[WHAT THE TASK ASKS]: Your answer must hold only the lines below from the line containing "X129540000Y-68580000D02*" through the line containing "X152400000Y-71120000D01*", each reproduced exactly.

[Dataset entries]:
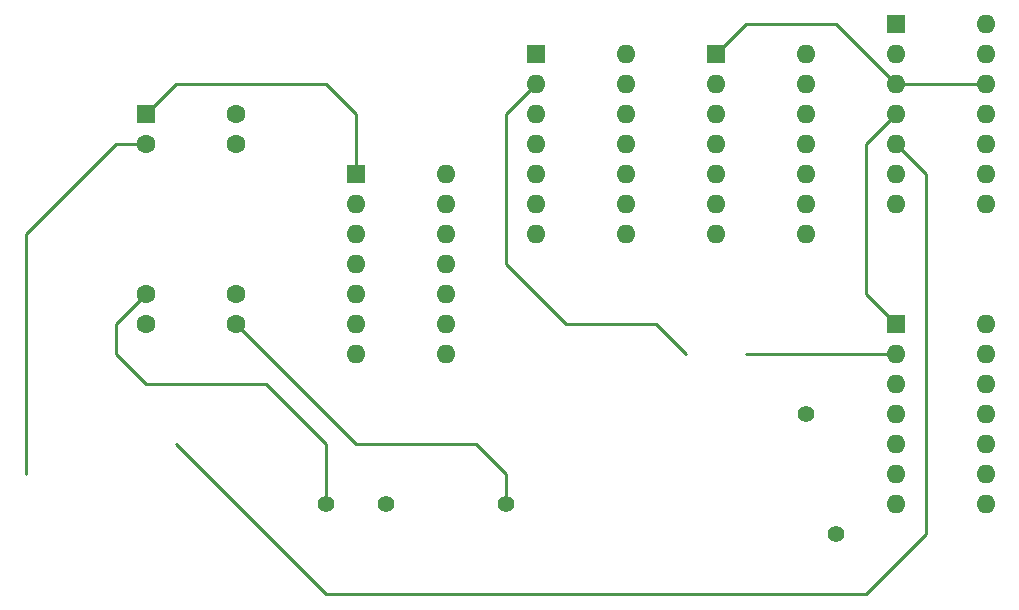
<source format=gbr>
%TF.GenerationSoftware,KiCad,Pcbnew,7.0.1*%
%TF.CreationDate,2023-04-06T21:44:55+03:00*%
%TF.ProjectId,BSPD_large,42535044-5f6c-4617-9267-652e6b696361,rev?*%
%TF.SameCoordinates,Original*%
%TF.FileFunction,Copper,L2,Bot*%
%TF.FilePolarity,Positive*%
%FSLAX46Y46*%
G04 Gerber Fmt 4.6, Leading zero omitted, Abs format (unit mm)*
G04 Created by KiCad (PCBNEW 7.0.1) date 2023-04-06 21:44:55*
%MOMM*%
%LPD*%
G01*
G04 APERTURE LIST*
%TA.AperFunction,ComponentPad*%
%ADD10C,1.400000*%
%TD*%
%TA.AperFunction,ComponentPad*%
%ADD11R,1.600000X1.600000*%
%TD*%
%TA.AperFunction,ComponentPad*%
%ADD12O,1.600000X1.600000*%
%TD*%
%TA.AperFunction,ComponentPad*%
%ADD13C,1.600000*%
%TD*%
%TA.AperFunction,Conductor*%
%ADD14C,0.250000*%
%TD*%
G04 APERTURE END LIST*
D10*
%TO.P,TP4,1,1*%
%TO.N,Net-(C1-Pad2)*%
X114300000Y-83820000D03*
%TD*%
D11*
%TO.P,U1,1,CLK*%
%TO.N,unconnected-(U1-CLK-Pad1)*%
X157480000Y-43180000D03*
D12*
%TO.P,U1,2,PR*%
%TO.N,unconnected-(U1-PR-Pad2)*%
X157480000Y-45720000D03*
%TO.P,U1,3,CLR*%
%TO.N,Net-(U1-CLR-Pad3)*%
X157480000Y-48260000D03*
%TO.P,U1,4,J*%
%TO.N,Net-(U1-J-Pad4)*%
X157480000Y-50800000D03*
%TO.P,U1,5,VCC*%
%TO.N,VCC*%
X157480000Y-53340000D03*
%TO.P,U1,6,CLK*%
%TO.N,unconnected-(U1-CLK-Pad6)*%
X157480000Y-55880000D03*
%TO.P,U1,7,PR*%
%TO.N,unconnected-(U1-PR-Pad7)*%
X157480000Y-58420000D03*
%TO.P,U1,8,CLR*%
%TO.N,unconnected-(U1-CLR-Pad8)*%
X165100000Y-58420000D03*
%TO.P,U1,9,J*%
%TO.N,unconnected-(U1-J-Pad9)*%
X165100000Y-55880000D03*
%TO.P,U1,10,~{Q}*%
%TO.N,unconnected-(U1-~{Q}-Pad10)*%
X165100000Y-53340000D03*
%TO.P,U1,11,Q*%
%TO.N,unconnected-(U1-Q-Pad11)*%
X165100000Y-50800000D03*
%TO.P,U1,12,K*%
%TO.N,Net-(U1-CLR-Pad3)*%
X165100000Y-48260000D03*
%TO.P,U1,13,GND*%
%TO.N,unconnected-(U1-GND-Pad13)*%
X165100000Y-45720000D03*
%TO.P,U1,14,~{Q}*%
%TO.N,unconnected-(U1-~{Q}-Pad14)*%
X165100000Y-43180000D03*
%TD*%
D11*
%TO.P,U3,1*%
%TO.N,Net-(R5-Pad2)*%
X111760000Y-55880000D03*
D12*
%TO.P,U3,2*%
%TO.N,Net-(R6-Pad2)*%
X111760000Y-58420000D03*
%TO.P,U3,3*%
%TO.N,Net-(D2-A)*%
X111760000Y-60960000D03*
%TO.P,U3,4*%
%TO.N,N/C*%
X111760000Y-63500000D03*
%TO.P,U3,5*%
X111760000Y-66040000D03*
%TO.P,U3,6*%
X111760000Y-68580000D03*
%TO.P,U3,7*%
X111760000Y-71120000D03*
%TO.P,U3,8*%
X119380000Y-71120000D03*
%TO.P,U3,9*%
X119380000Y-68580000D03*
%TO.P,U3,10*%
X119380000Y-66040000D03*
%TO.P,U3,11*%
X119380000Y-63500000D03*
%TO.P,U3,12*%
X119380000Y-60960000D03*
%TO.P,U3,13*%
X119380000Y-58420000D03*
%TO.P,U3,14*%
X119380000Y-55880000D03*
%TD*%
D11*
%TO.P,U4,1*%
%TO.N,Net-(D2-A)*%
X127000000Y-45720000D03*
D12*
%TO.P,U4,2*%
%TO.N,Net-(D1-A)*%
X127000000Y-48260000D03*
%TO.P,U4,3*%
%TO.N,N/C*%
X127000000Y-50800000D03*
%TO.P,U4,4*%
X127000000Y-53340000D03*
%TO.P,U4,5*%
X127000000Y-55880000D03*
%TO.P,U4,6*%
X127000000Y-58420000D03*
%TO.P,U4,7*%
X127000000Y-60960000D03*
%TO.P,U4,8*%
X134620000Y-60960000D03*
%TO.P,U4,9*%
X134620000Y-58420000D03*
%TO.P,U4,10*%
X134620000Y-55880000D03*
%TO.P,U4,11*%
X134620000Y-53340000D03*
%TO.P,U4,12*%
X134620000Y-50800000D03*
%TO.P,U4,13*%
X134620000Y-48260000D03*
%TO.P,U4,14*%
X134620000Y-45720000D03*
%TD*%
D11*
%TO.P,U2,1*%
%TO.N,Net-(R5-Pad2)*%
X93980000Y-50800000D03*
D13*
%TO.P,U2,2,-*%
%TO.N,Net-(U2A--)*%
X93980000Y-53340000D03*
%TO.P,U2,3,+*%
%TO.N,Net-(U2A-+)*%
X93980000Y-66040000D03*
%TO.P,U2,4*%
%TO.N,N/C*%
X93980000Y-68580000D03*
%TO.P,U2,5,+*%
%TO.N,Net-(U2B-+)*%
X101600000Y-68580000D03*
%TO.P,U2,6,-*%
%TO.N,Net-(U2B--)*%
X101600000Y-66040000D03*
%TO.P,U2,7*%
%TO.N,Net-(R6-Pad2)*%
X101600000Y-53340000D03*
%TO.P,U2,8*%
%TO.N,N/C*%
X101600000Y-50800000D03*
%TD*%
D11*
%TO.P,U6,1*%
%TO.N,Net-(U1-J-Pad4)*%
X157480000Y-68580000D03*
D12*
%TO.P,U6,2,-*%
%TO.N,Net-(D1-K)*%
X157480000Y-71120000D03*
%TO.P,U6,3,+*%
%TO.N,Net-(U6A-+)*%
X157480000Y-73660000D03*
%TO.P,U6,4*%
%TO.N,N/C*%
X157480000Y-76200000D03*
%TO.P,U6,5*%
X157480000Y-78740000D03*
%TO.P,U6,6*%
X157480000Y-81280000D03*
%TO.P,U6,7*%
X157480000Y-83820000D03*
%TO.P,U6,8*%
X165100000Y-83820000D03*
%TO.P,U6,9*%
X165100000Y-81280000D03*
%TO.P,U6,10*%
X165100000Y-78740000D03*
%TO.P,U6,11*%
X165100000Y-76200000D03*
%TO.P,U6,12*%
X165100000Y-73660000D03*
%TO.P,U6,13*%
X165100000Y-71120000D03*
%TO.P,U6,14*%
X165100000Y-68580000D03*
%TD*%
D10*
%TO.P,TP1,1,1*%
%TO.N,Net-(U2A-+)*%
X109220000Y-83820000D03*
%TD*%
%TO.P,TP2,1,1*%
%TO.N,Net-(R11-Pad1)*%
X149860000Y-76200000D03*
%TD*%
%TO.P,TP3,1,1*%
%TO.N,Net-(U2B-+)*%
X124460000Y-83820000D03*
%TD*%
%TO.P,TP5,1,1*%
%TO.N,Net-(R14-Pad2)*%
X152400000Y-86360000D03*
%TD*%
D11*
%TO.P,U5,1*%
%TO.N,Net-(U1-CLR-Pad3)*%
X142240000Y-45715000D03*
D12*
%TO.P,U5,2,-*%
%TO.N,Net-(D2-K)*%
X142240000Y-48255000D03*
%TO.P,U5,3,+*%
%TO.N,Net-(U5A-+)*%
X142240000Y-50795000D03*
%TO.P,U5,4*%
%TO.N,N/C*%
X142240000Y-53335000D03*
%TO.P,U5,5*%
X142240000Y-55875000D03*
%TO.P,U5,6*%
X142240000Y-58415000D03*
%TO.P,U5,7*%
X142240000Y-60955000D03*
%TO.P,U5,8*%
X149860000Y-60955000D03*
%TO.P,U5,9*%
X149860000Y-58415000D03*
%TO.P,U5,10*%
X149860000Y-55875000D03*
%TO.P,U5,11*%
X149860000Y-53335000D03*
%TO.P,U5,12*%
X149860000Y-50795000D03*
%TO.P,U5,13*%
X149860000Y-48255000D03*
%TO.P,U5,14*%
X149860000Y-45715000D03*
%TD*%
D14*
%TO.N,Net-(R5-Pad2)*%
X111760000Y-50800000D02*
X111760000Y-55880000D01*
X96520000Y-48260000D02*
X109220000Y-48260000D01*
X109220000Y-48260000D02*
X111760000Y-50800000D01*
X93980000Y-50800000D02*
X96520000Y-48260000D01*
%TO.N,Net-(U2A--)*%
X91440000Y-53340000D02*
X83820000Y-60960000D01*
X83820000Y-60960000D02*
X83820000Y-81280000D01*
X93980000Y-53340000D02*
X91440000Y-53340000D01*
%TO.N,VCC*%
X157480000Y-53340000D02*
X160020000Y-55880000D01*
X154940000Y-91440000D02*
X109220000Y-91440000D01*
X160020000Y-86360000D02*
X157480000Y-88900000D01*
X157480000Y-88900000D02*
X154940000Y-91440000D01*
X160020000Y-55880000D02*
X160020000Y-86360000D01*
X109220000Y-91440000D02*
X96520000Y-78740000D01*
%TO.N,Net-(D1-A)*%
X137160000Y-68580000D02*
X139700000Y-71120000D01*
X129540000Y-68580000D02*
X137160000Y-68580000D01*
X127000000Y-48260000D02*
X124460000Y-50800000D01*
X124460000Y-63500000D02*
X129540000Y-68580000D01*
X124460000Y-50800000D02*
X124460000Y-63500000D01*
%TO.N,Net-(D1-K)*%
X157480000Y-71120000D02*
X152400000Y-71120000D01*
X152400000Y-71120000D02*
X144780000Y-71120000D01*
%TO.N,Net-(U2A-+)*%
X109220000Y-78740000D02*
X109220000Y-83820000D01*
X91440000Y-71120000D02*
X93980000Y-73660000D01*
X93980000Y-66040000D02*
X91440000Y-68580000D01*
X91440000Y-68580000D02*
X91440000Y-71120000D01*
X104140000Y-73660000D02*
X109220000Y-78740000D01*
X93980000Y-73660000D02*
X104140000Y-73660000D01*
%TO.N,Net-(U2B-+)*%
X121920000Y-78740000D02*
X124460000Y-81280000D01*
X101600000Y-68580000D02*
X111760000Y-78740000D01*
X111760000Y-78740000D02*
X121920000Y-78740000D01*
X124460000Y-81280000D02*
X124460000Y-83820000D01*
%TO.N,Net-(U1-CLR-Pad3)*%
X142245000Y-45715000D02*
X144780000Y-43180000D01*
X157480000Y-48260000D02*
X165100000Y-48260000D01*
X144780000Y-43180000D02*
X152400000Y-43180000D01*
X142240000Y-45715000D02*
X142245000Y-45715000D01*
X152400000Y-43180000D02*
X157480000Y-48260000D01*
%TO.N,Net-(U1-J-Pad4)*%
X154940000Y-53340000D02*
X154940000Y-66040000D01*
X154940000Y-66040000D02*
X157480000Y-68580000D01*
X157480000Y-50800000D02*
X154940000Y-53340000D01*
%TD*%
M02*

</source>
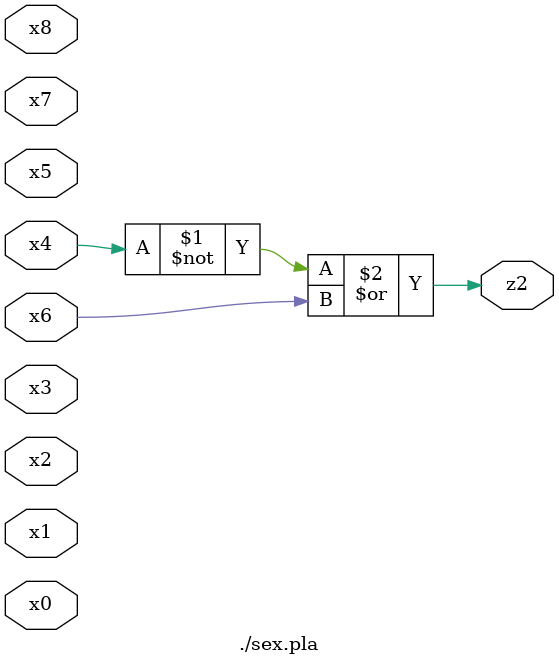
<source format=v>

module \./sex.pla  ( 
    x0, x1, x2, x3, x4, x5, x6, x7, x8,
    z2  );
  input  x0, x1, x2, x3, x4, x5, x6, x7, x8;
  output z2;
  assign z2 = ~x4 | x6;
endmodule



</source>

[RESPONSE AREA]:
X129540000Y-68580000D02*
X137160000Y-68580000D01*
X127000000Y-48260000D02*
X124460000Y-50800000D01*
X124460000Y-63500000D02*
X129540000Y-68580000D01*
X124460000Y-50800000D02*
X124460000Y-63500000D01*
%TO.N,Net-(D1-K)*%
X157480000Y-71120000D02*
X152400000Y-71120000D01*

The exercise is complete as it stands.